Madisonians look to Arlington Heights for ideas on train station

Friday, March 19, 2010

Village of Arlington Heights Director of Planning Charles Perkins (facing camera) briefed a Madison delegation in front of the Metra train station, designed to fit into the transporation oriented design of downtown Arlington Heights.

From an article by Joe Tarr on the Isthmus Daily Page:

When Ed Blume saw Arlington Height’s downtown area, he realized that Madison had some work to do if it hoped a high-speed rail station could be an impetus for development.

“I guess I was thinking we’ll just plop the station down some where and let development happen around it,” says Blume, a representative with RENEW Wisconsin, which organized a field trip Wednesday to the Chicago suburb. “Well that’s probably not the best way to do urban planning.”

“You have to have a vision,” he says. “And if you want it to work really well, you’ve got to lay that vision out. And then you’ve got to look for developers who want to fulfill that vision.”

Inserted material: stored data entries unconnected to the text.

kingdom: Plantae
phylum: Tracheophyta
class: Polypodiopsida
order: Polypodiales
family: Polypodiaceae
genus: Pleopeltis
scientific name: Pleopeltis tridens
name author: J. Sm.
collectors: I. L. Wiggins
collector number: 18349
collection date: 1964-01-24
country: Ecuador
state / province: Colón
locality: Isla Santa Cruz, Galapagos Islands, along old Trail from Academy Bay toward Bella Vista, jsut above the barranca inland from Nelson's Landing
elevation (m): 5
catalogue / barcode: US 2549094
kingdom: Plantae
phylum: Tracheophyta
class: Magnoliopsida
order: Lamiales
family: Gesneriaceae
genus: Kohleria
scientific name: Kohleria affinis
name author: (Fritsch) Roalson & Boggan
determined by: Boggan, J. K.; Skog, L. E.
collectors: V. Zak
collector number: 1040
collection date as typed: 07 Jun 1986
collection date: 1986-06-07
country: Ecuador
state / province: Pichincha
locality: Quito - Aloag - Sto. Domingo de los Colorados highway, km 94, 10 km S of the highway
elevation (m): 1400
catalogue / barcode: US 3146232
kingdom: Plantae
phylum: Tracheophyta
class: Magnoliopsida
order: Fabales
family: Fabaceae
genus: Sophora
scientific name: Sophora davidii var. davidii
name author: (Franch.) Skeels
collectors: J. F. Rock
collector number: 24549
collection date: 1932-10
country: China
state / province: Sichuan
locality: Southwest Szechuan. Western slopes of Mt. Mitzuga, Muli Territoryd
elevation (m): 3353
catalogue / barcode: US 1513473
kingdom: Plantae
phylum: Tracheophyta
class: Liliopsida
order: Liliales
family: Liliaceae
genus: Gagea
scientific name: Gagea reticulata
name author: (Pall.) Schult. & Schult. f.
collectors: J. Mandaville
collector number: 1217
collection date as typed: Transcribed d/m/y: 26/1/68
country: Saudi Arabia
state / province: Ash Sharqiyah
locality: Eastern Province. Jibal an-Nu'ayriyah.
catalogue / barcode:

But Blume was inspired by what he saw in Arlington Heights, which has a downtown station on Metra’s Harvard commuter line. And he thinks Madison could learn a lot from the community. The city is looking for examples on how to develop its own train station as it prepares for a high-speed rail link from Chicago.

The Arlington Heights downtown area is a new urbanist development, with lots of shops, offices and retail surrounding the train station. It’s high-density neighborhoods constructed of red brick.

“If the development around a [Madison] train station could mirror what they have done, it would be a remarkable success,” he says. But not every community on the Chicago commuter line has made a train station work for them. “In other locations where the train stopped all you would see is a field of cars in this gigantic parking lot,” he says. Like Dutch Mill park and ride, only 10 times bigger.”